Mon trésor
Or

Film israëlien de Keren Yedaya

Avec Ronit Elkabetz, Dana Ivgy, Meshar Cohen...


Caméra d'or - Cannes 2004


Par Raphaël Lefèvre
 
Sortie le 01-12-2004

Durée: 1h40

 

Telle pute, telle fille

On appelle ça un film «sans concessions». Un film âpre, cru, donnant à voir une réalité dérangeante, sans complaisance mais sans pudeur non plus, pour interroger la société. De fait, Mon trésor comporte quelques moments secouants, comme l’épisode où l’héroïne Or raconte à ses copines sur un ton désinvolte la visite malsaine qu’elle a rendue la veille à son propriétaire. Le film contient en germe une réflexion courageuse et ambiguë sur l’affranchissement et la soumission, le désir et le dégoût, la pureté et la souillure. Mais il ne se donne pas les moyens formels de son ambition, et, se contentant d’une utilisation systématique des plans fixes – qui, il est vrai, produit de temps à autre des effets saisissants –, ne parvient pas à élever cette réflexion au-dessus du plancher naturaliste.
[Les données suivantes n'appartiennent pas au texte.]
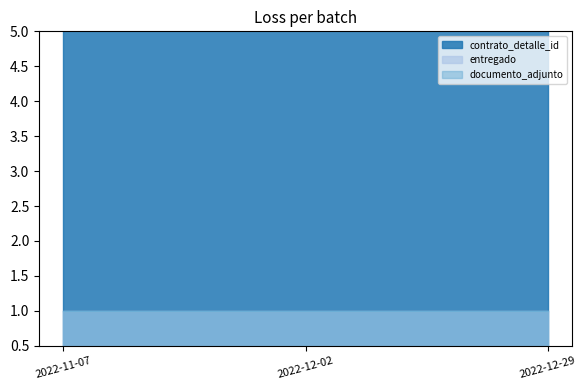

What is the minimum value for contrato_detalle_id?

711943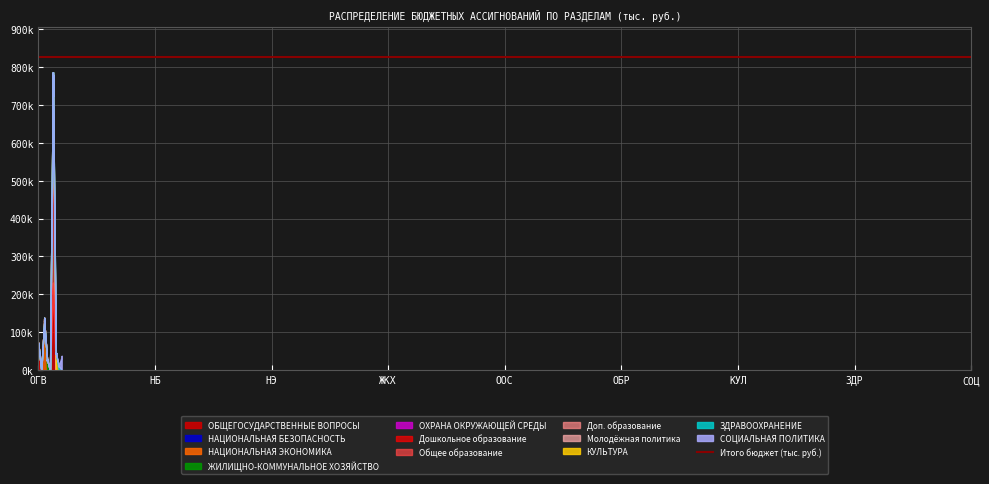

How many interior local peaks (higher than both neighbors) does the data have?

2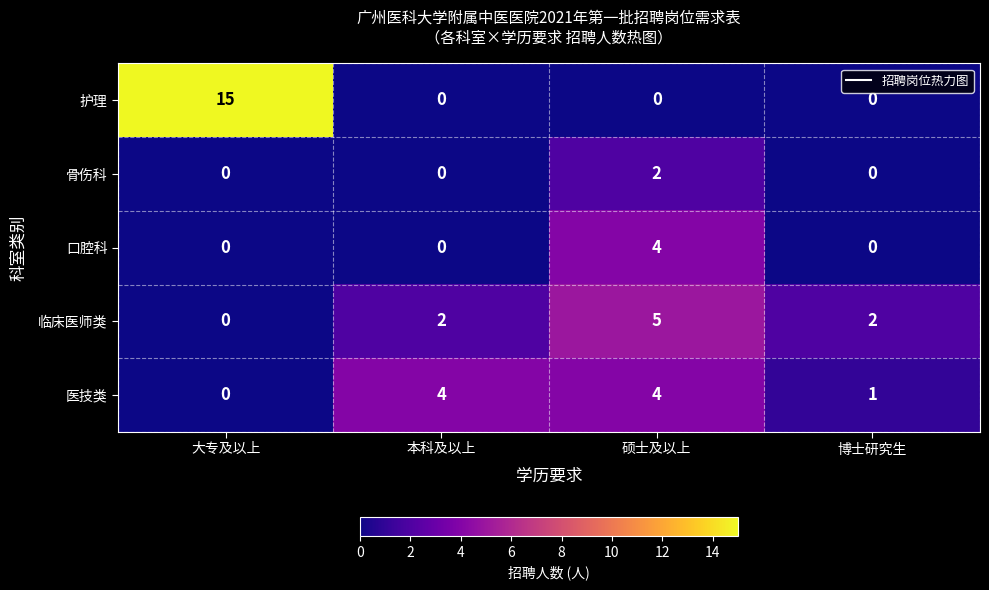

Which series has the largest total across all categories?

护理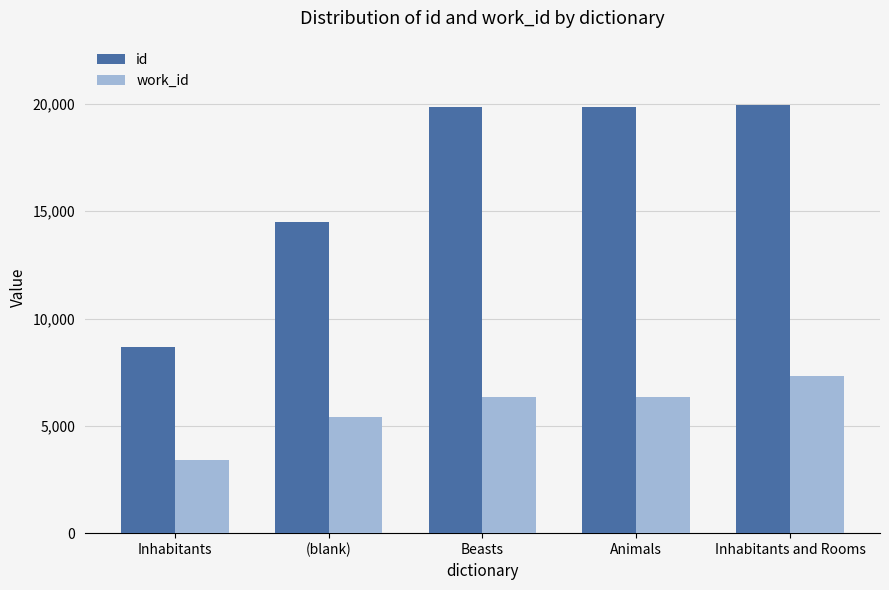

Rank the series by their maximum value, from highest to lowest.

id, work_id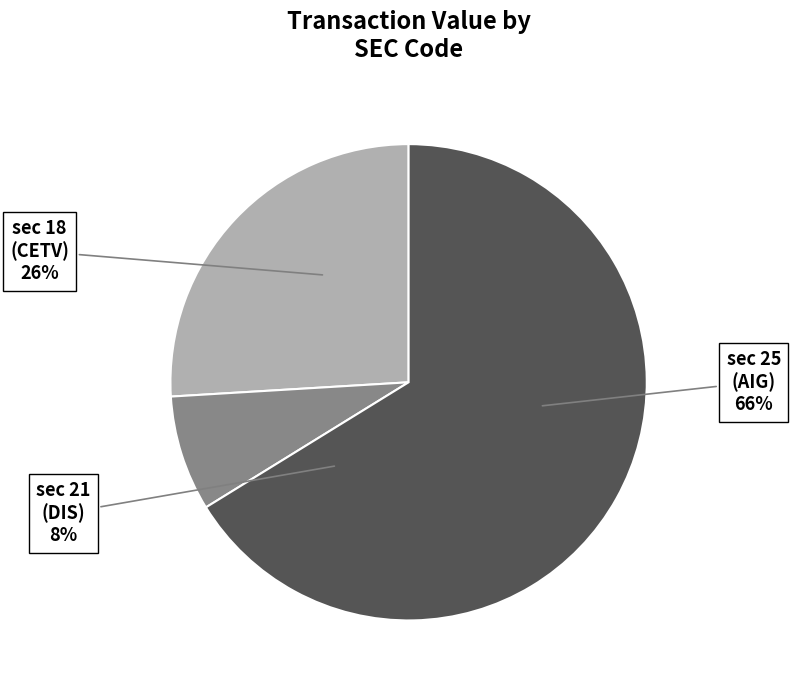

To the nearest percent, what portion does 18 represent?

26%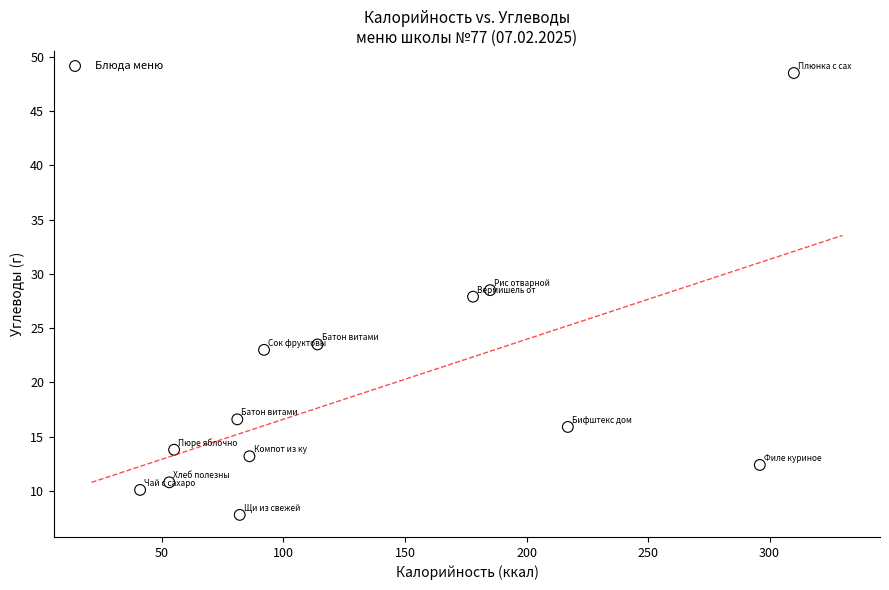

What is the range of Y values (max minus min)?

40.7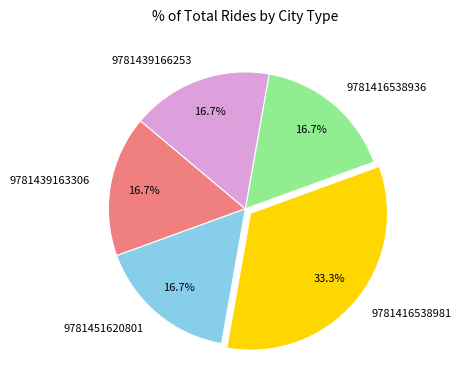

Is 9781439163306 the majority of the pie?

No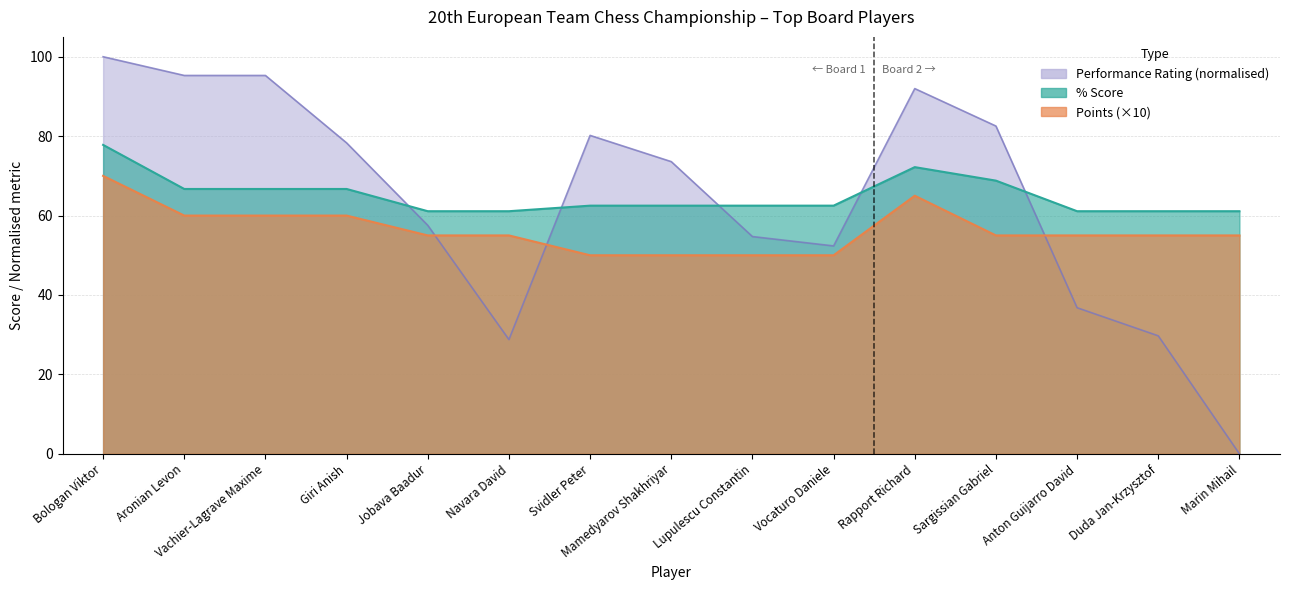

How many lines are shown in the chart?

3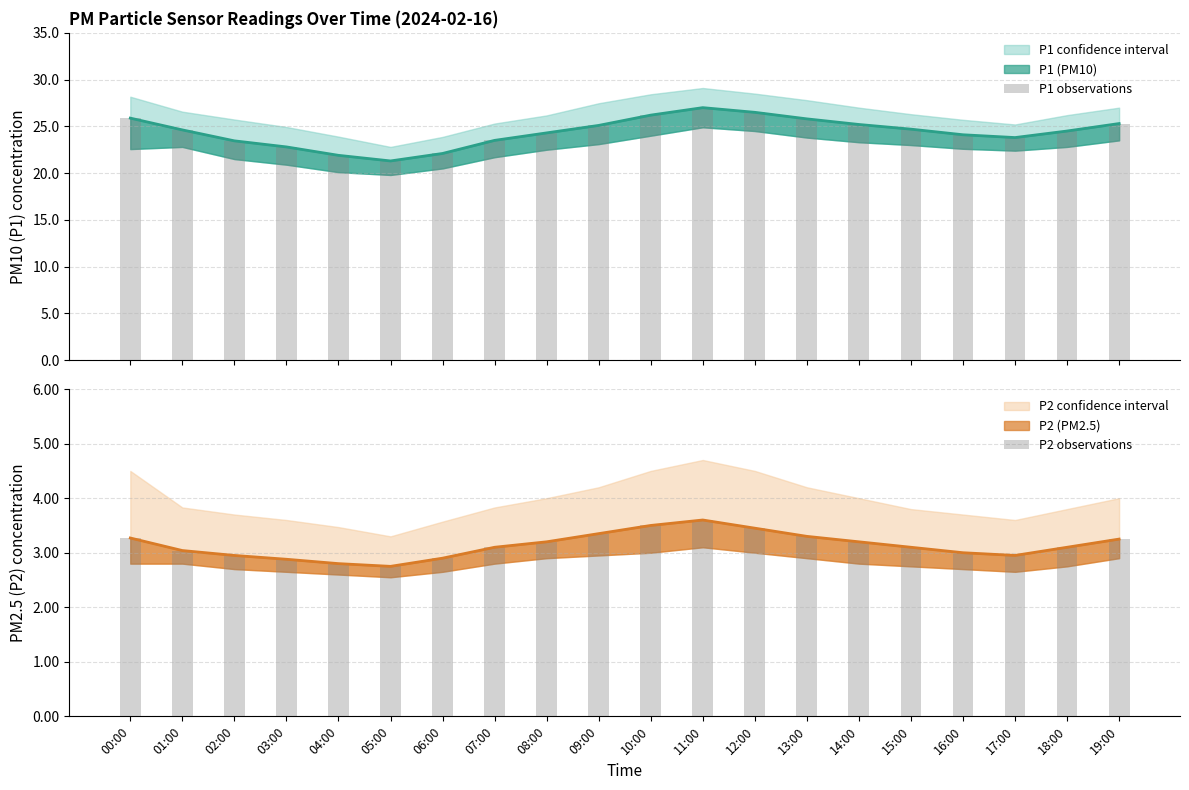

What is the average value of the P2 observations series?

3.1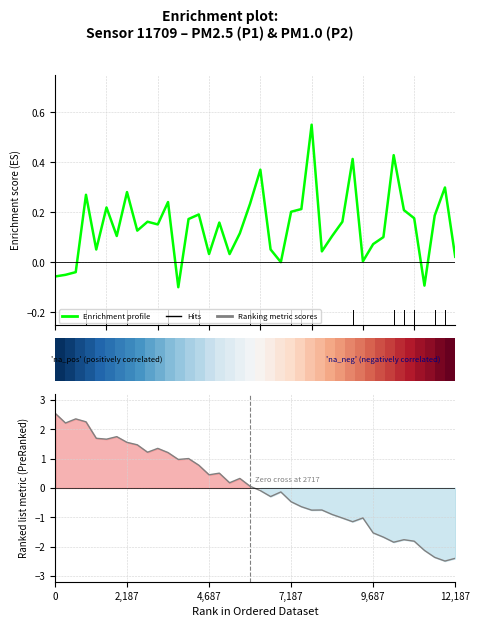

What is the sum of all Enrichment profile values?

5.8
Il faut reconnaître au film quelque belles scènes entre la mère et sa fille, à travers lesquelles s’esquisse une relation vraiment touchante, autant basée sur la parole que sur le contact des corps, vis-à-vis desquels la réalisatrice fait preuve d’une impudeur aussi belle (les scènes dans la salle de bain) que dégradante (les plans rapprochés sur le corps de la mère). La promiscuité, l’atmosphère insalubre font songer un instant à La Niña santa de Lucrecia Martel, mais Mon trésor n’explore à fond aucune des pistes esthétiques qui pourraient lui offrir son salut.

Du Naturalisme hérité de Zola – c’est-à-dire, d’une façon comparable à celle dont le naturaliste observe les animaux, l’observation d’un milieu social pointant du doigt les déterminismes supposés régir le destin de ses membres –, le film glisse vers le naturalisme cinématographique – cette vieille lune aspirant à capter «la vie telle qu’elle est», exigeant des acteurs un vain «naturel» pour qu’on «y croie» vraiment, tout cela au détriment de la construction d’un véritable discours artistique. Zola parvenait çà et là à transcender le misérabilisme pseudo-scientifique de son projet par des évocations poétiques (la vision monstrueuse de l’alambic dans L’Assommoir, la description impressionniste de l’Ile de la Cité dans L’Oeuvre…). Ce qui est étonnant, dans Mon trésor, c’est que sa tentative de proposition formelle forte (le parti pris des plans fixes), bien que constituant la béquille permettant au film d’échapper à la monotonie sordide qui le guette, n’évite absolument pas le naturalisme. Bien au contraire.

Opérant une découpe visible de l’espace, le cadrage laisse le profilmique «vivre», faire ce qu’il veut : les acteurs se baladent indifféremment dans le champ, bord-cadre, hors-champ… Paradoxalement, le procédé, qui devrait créer une tension entre champ et hors-champ – donnant ainsi la conscience d’un choix artistique dans la fragmentation de la réalité –, ne sert en quelque sorte ici qu’à attester de l’existence avérée de ce que l’on voit (ou pas) à l’écran, de cette «vie» qui fait mine de ne pas se soucier de la présence d’une caméra qu'on aurait posée par hasard… Même l’insupportable regard caméra final, lourd de sens (spectateur, je t’interpelle !), ne suffit pas à désamorcer ce rapport stérile à l’image. Ce qui est tout de même un comble.